SYSTEMS THINKING BRINGS NEW MEANING TO PROBLEM SOLVING
Before students in the Master of Arts in Applied Arts and Sciences (MAAS) Systems Thinking course can evaluate problems, they must first shift their thinking to patterns. Students learn to stop breaking down problems into parts and recognize that everything is actually a system.
WHAT IS SYSTEMS THINKING?
The online Systems Thinking course looks at the interaction of all the parts that work together as a complete unit. For example, a family has a teenager who seeks counseling. Mapping out the patterns would show the problem isn’t just one family member. It’s the relational web that’s the problem. If it’s weak or strained, communication breaks down and the family system suffers.
SOLVING REAL-WORLD PROBLEMS WITH SYSTEMS THINKING
Students in the course apply system theory to real-world problems they are dealing with in their own lives.

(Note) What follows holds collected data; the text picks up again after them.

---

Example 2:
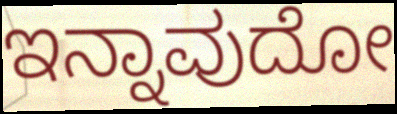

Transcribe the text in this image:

ಇನ್ನಾವುದೋ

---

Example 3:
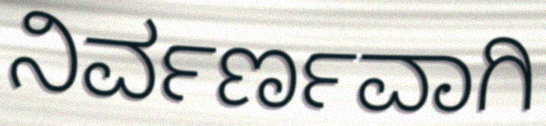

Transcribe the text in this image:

“They’re each bringing their own real world into it,” says Dr. Courtney Harrington, instructional designer for the course. Student projects have ranged from planning a wedding to fixing a dangerous crosswalk to work-related issues. “It allows students to learn in their context.”

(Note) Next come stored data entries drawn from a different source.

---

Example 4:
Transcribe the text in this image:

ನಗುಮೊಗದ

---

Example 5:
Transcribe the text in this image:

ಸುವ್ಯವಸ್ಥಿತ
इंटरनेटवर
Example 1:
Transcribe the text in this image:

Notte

Walter Salek, a senior director of continuous improvement at Plano Synergy from Elmhurst, Ill., completed the Systems Thinking course while working for the Automotive Aftermarket division of Bosch, an automotive supplier.

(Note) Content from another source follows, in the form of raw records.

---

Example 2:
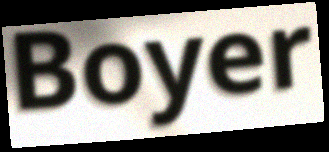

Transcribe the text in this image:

Boyer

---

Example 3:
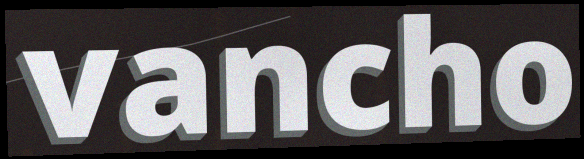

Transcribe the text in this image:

vancho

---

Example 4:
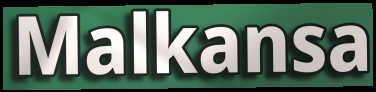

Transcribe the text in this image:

Malkansa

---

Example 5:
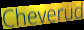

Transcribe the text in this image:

Cheverud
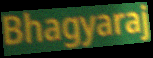
Bhagyaraj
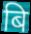
बि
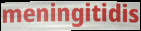
meningitidis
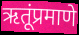
ऋतूंप्रमाणे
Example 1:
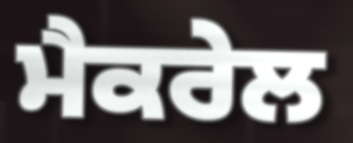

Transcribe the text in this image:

ਮੈਕਰੇਲ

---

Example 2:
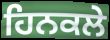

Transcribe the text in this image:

ਹਿਨਕਲੇ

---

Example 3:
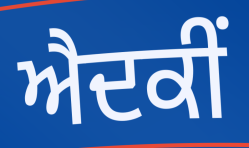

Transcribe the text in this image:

ਐਦਕੀਂ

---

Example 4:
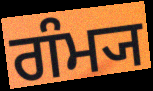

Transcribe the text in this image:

ਗੰਮ੍ਯ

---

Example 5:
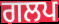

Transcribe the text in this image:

He examined the decision process for selecting repair parts.
“I was curious as to why our parts were selected or not selected for a repair,” he says.
LEARNING TO SEE RELATIONSHIPS
For the course project, students map the patterns of the relationship they are addressing, revealing weaknesses and strengths.
Seeing the map allows students to look for places of potential change within the whole system and make recommendations. Salek’s results showed the factors that influence the purchase decision.
TAKING SYSTEMS THINKING INTO THE FIELD
Salek says he received feedback from other students and the professor throughout his project. Weekly readings, assignments, and discussion forums helped the online students build on their projects each week.
“At Bosch, the results of the project raised more strategic questions and that we had put too much focus on the retailers and not enough on influencing the person who is making the purchase decision,” he says.
Salek now applies the skills he learned in the course to his position at Plano Synergy. The company is trying to increase employee retention rates in one of its plants.
“It’s helped us to prioritize the changes we’re making to our work system,” he says. “Wages are a simple answer, and taking a systems-thinking approach helped us to identify additional factors where we can make changes.”